Smt. Nirmala Sitharaman
Smt. Nirmala Sitharaman

This year’s finance budget will be presented by the Finance Minister of India, Smt. Nirmala Sitharaman, the very first Female Finance Minister of India. There are number of budgets included in a financial budget, and every sector has its own importance and gives out the behavioral change in the society.

  1. Capital Budget.
    Capital budget deals with the money investment and purchasing by Central Government while confronting with shares, loans, and money granted by to States. It also includes capital circulation in the Government Companies, Corporations or any other sector that Government deals in.
  2. Revenue Budget.
    – Revenue Budget part covers the revenue receipt of the Government and its expenditure.
    – Tax revenue part covers the revenue from Income Tax, Corporate Tax, Customs, Services and others.
    – The non-tax revenue consists of detailed information about other sources such as interest on loans, dividends, and investment.
  3. Consolidated Funds.
    It defines all the revenue and fund brought in by the government and also the money loaned on the government and the receipt of the loan provided by the government.
  4. Contingency Fund.
    It is the fund put forth in front of the President for the urgent distribution to the government, so that it can meet its urgent requirements and cope up with the circulation of expenditure, paying and buying.
  5. Budget Estimate.
    This is the fund allocated to the Ministry or a Scheme in order to complete its demand and coordinate with the plans for the future. It basically provides a fund for one financial year.

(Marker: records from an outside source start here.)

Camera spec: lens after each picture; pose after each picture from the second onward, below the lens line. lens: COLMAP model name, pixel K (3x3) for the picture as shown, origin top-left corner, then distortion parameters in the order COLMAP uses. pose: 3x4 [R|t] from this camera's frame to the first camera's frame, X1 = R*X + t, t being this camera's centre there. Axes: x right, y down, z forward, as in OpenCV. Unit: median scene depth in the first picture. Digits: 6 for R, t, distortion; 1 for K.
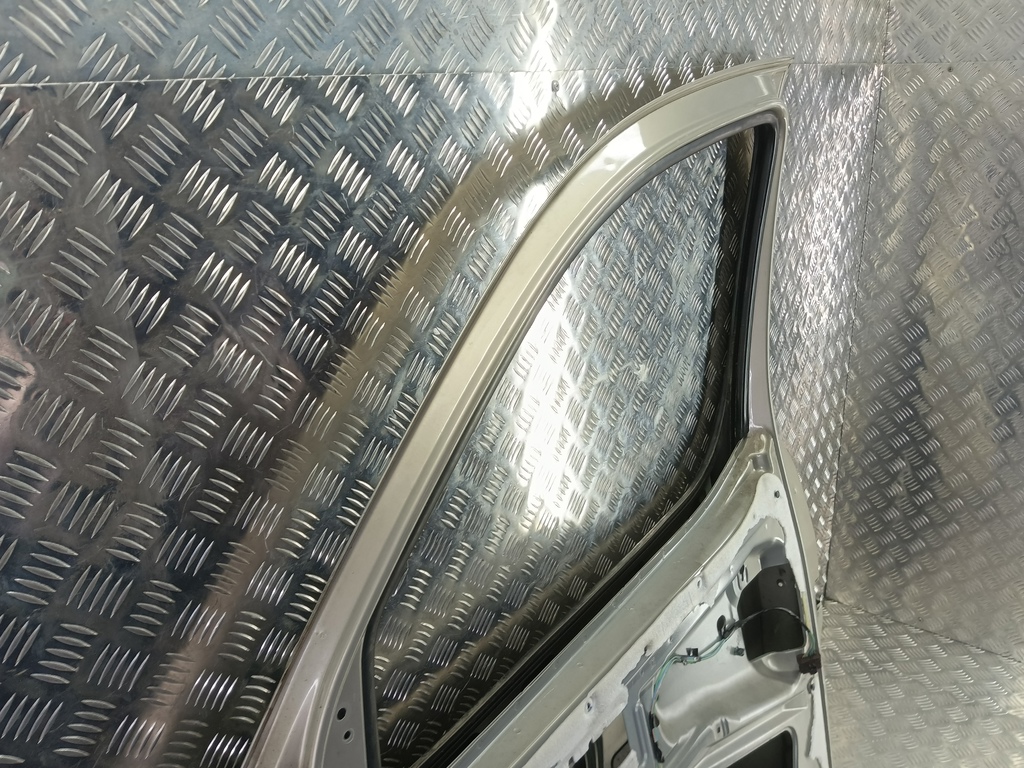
lens RADIAL K [[830.2, 0, 512.0], [0, 830.2, 384.0], [0, 0, 1]] dist [0.121386, -0.243341]
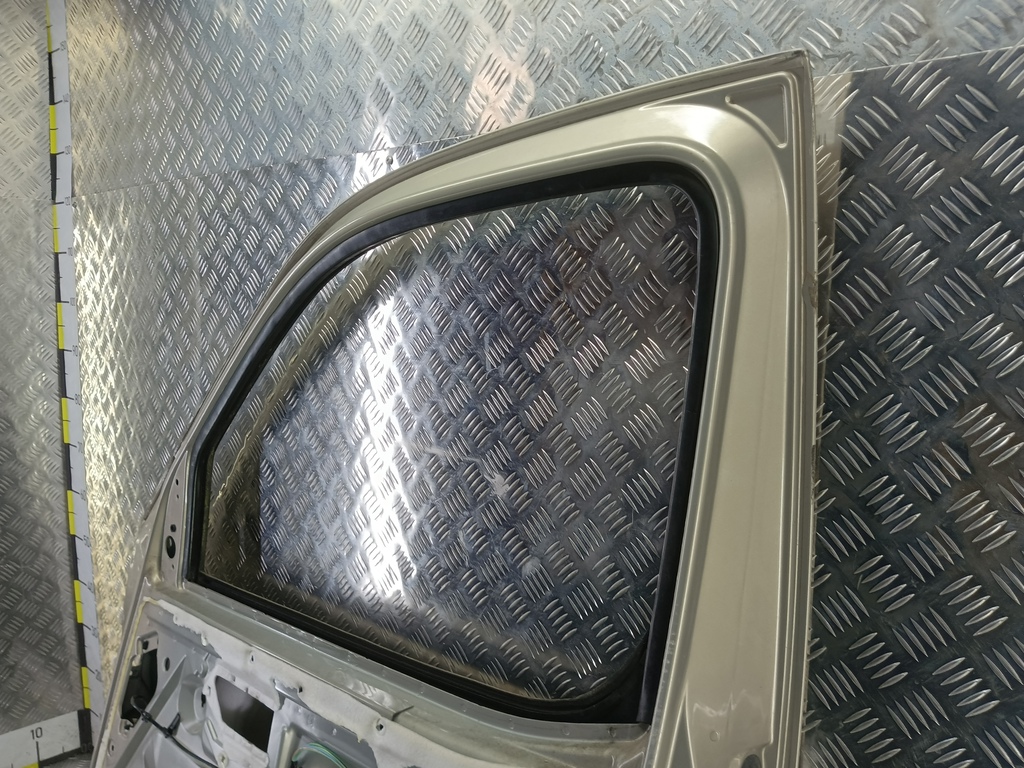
lens RADIAL K [[823.8, 0, 517.6], [0, 823.8, 368.6], [0, 0, 1]] dist [0.101366, -0.242543]
pose [[-0.082089, 0.146577, -0.985787, 1.101309], [-0.342582, 0.924702, 0.166022, -0.305776], [0.935895, 0.351342, -0.025694, 1.169016]]
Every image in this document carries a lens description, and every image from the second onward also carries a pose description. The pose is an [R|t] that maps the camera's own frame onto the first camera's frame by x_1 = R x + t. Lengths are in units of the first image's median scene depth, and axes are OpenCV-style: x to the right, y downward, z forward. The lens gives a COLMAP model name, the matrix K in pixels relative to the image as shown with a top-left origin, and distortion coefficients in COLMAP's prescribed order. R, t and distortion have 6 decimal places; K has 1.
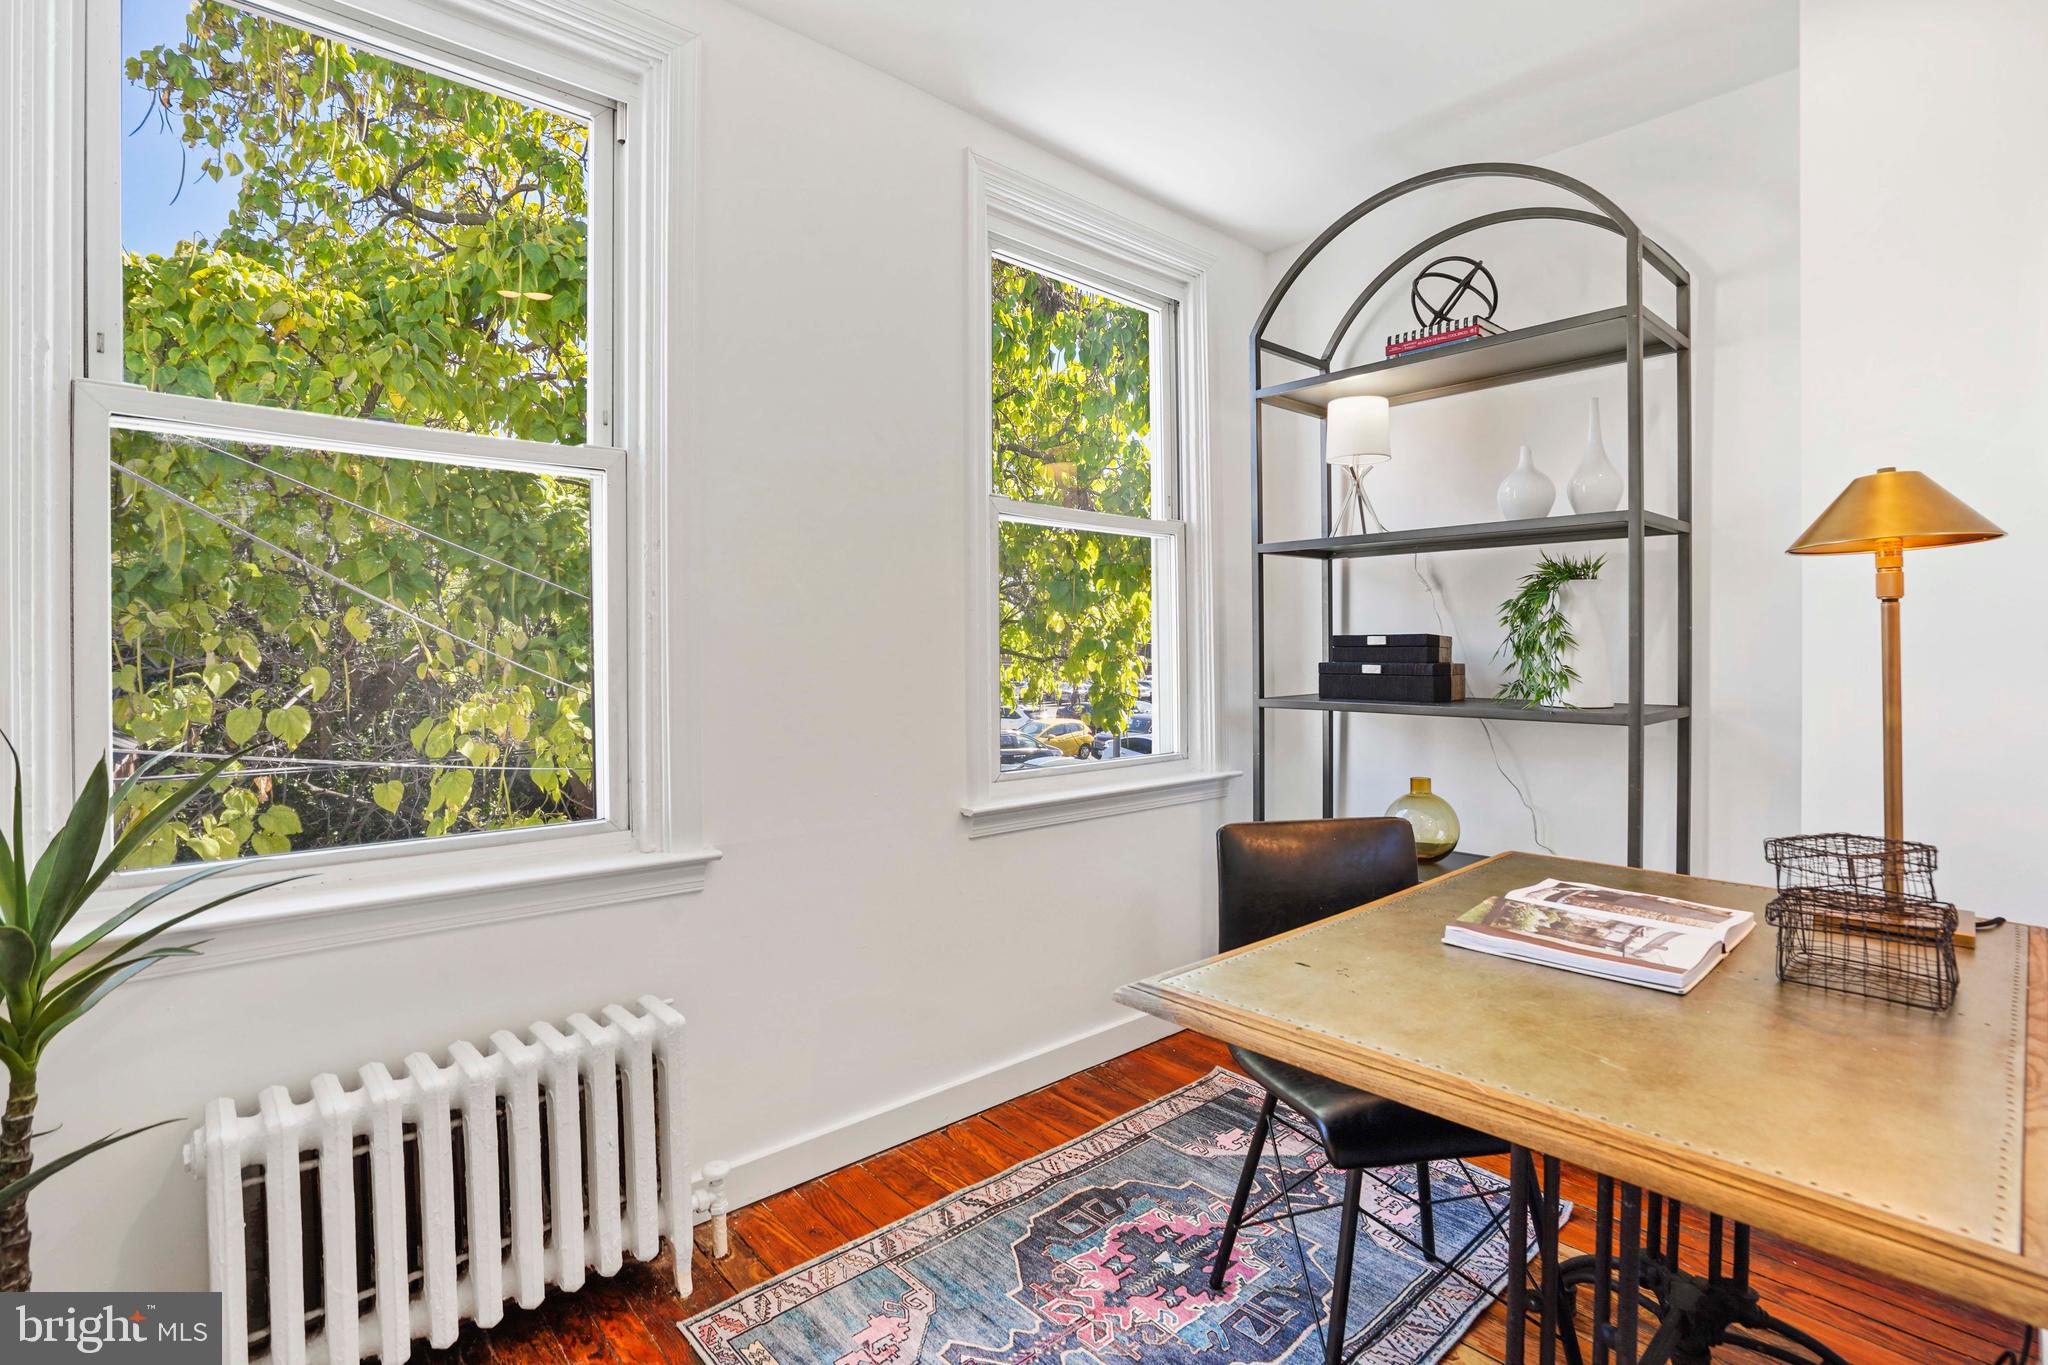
lens RADIAL K [[983.7, 0, 1021.7], [0, 983.7, 695.3], [0, 0, 1]] dist [-0.064292, 0.029978]
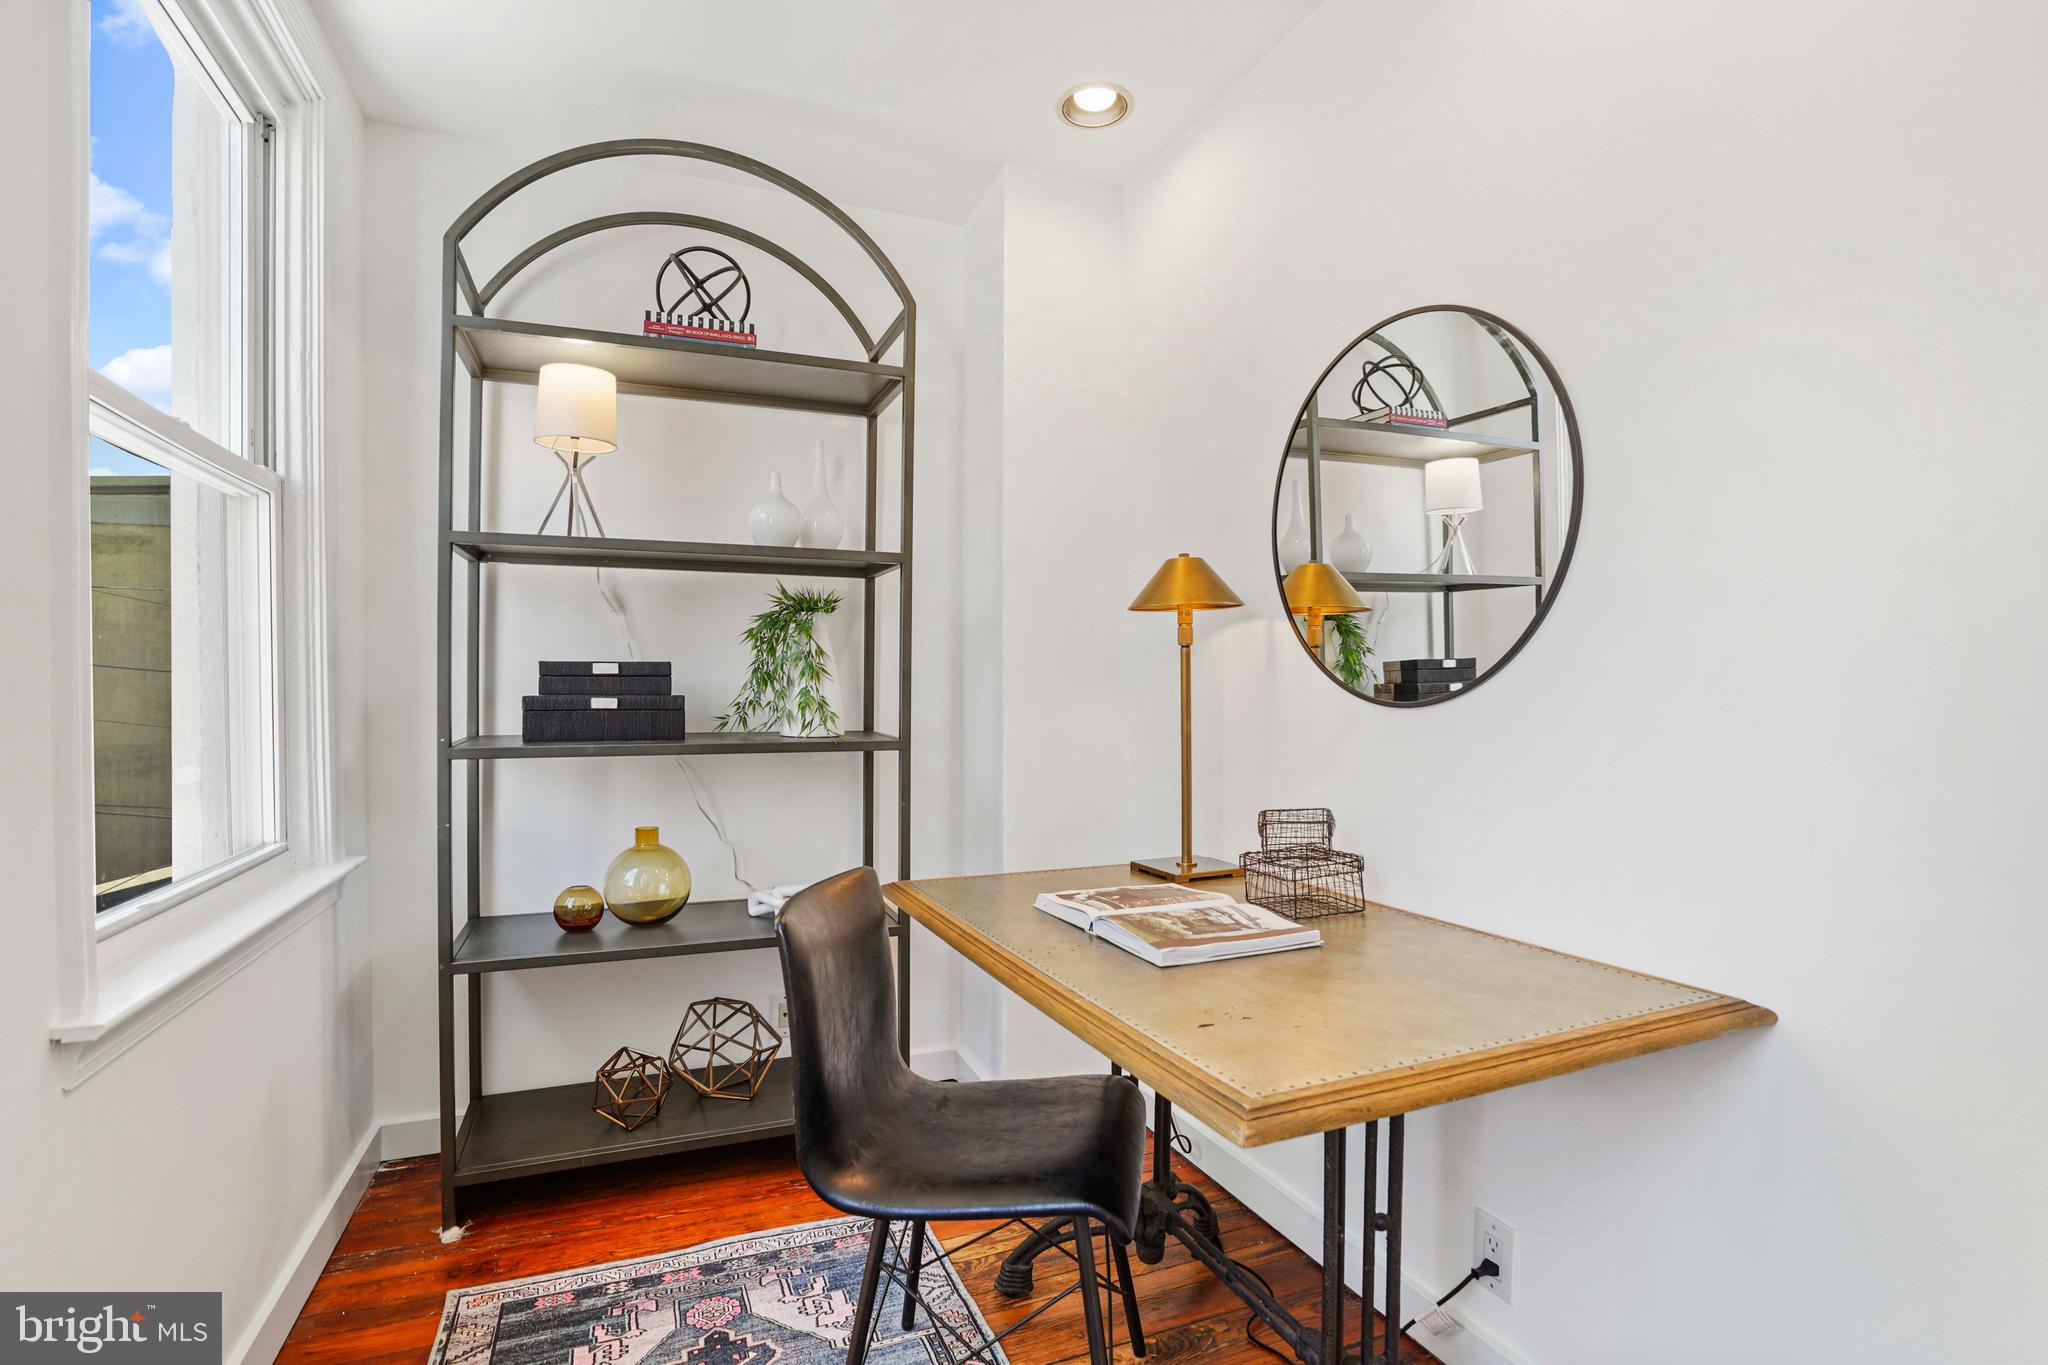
lens RADIAL K [[1017.4, 0, 1018.5], [0, 1017.4, 701.2], [0, 0, 1]] dist [-0.002259, 0.000078]
pose [[0.370939, -0.010653, 0.928596, -0.325010], [0.037688, 0.999283, -0.003591, -0.013060], [-0.927892, 0.036329, 0.371075, 0.379307]]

  6. Minimum Alternative Tax (MAT).
    It is the minimum fund that a company or organizations are designated to pay, even if that company or organization is under Zero tax limit.
  7. Repo Rate.
    Repo Rate is the rate of interest paid to the Reserve Bank of India (RBI) by the Banks for the loan lending by it, over a period of time. It has been suggested to have Repo Rate flowing according to the loan interest given by the Bank.
    Repo means repurchase of the securities that in simple terms means, a bank takes money from the RBI to overcome the shortfall of funds and Repo Rate is the interest given by the Bank to RBI on that fund.
  8. Finance Bill.
    Finance Bill is presented just after the Union budget and it outlines all the adoption, abolition and modification of the taxes proposed.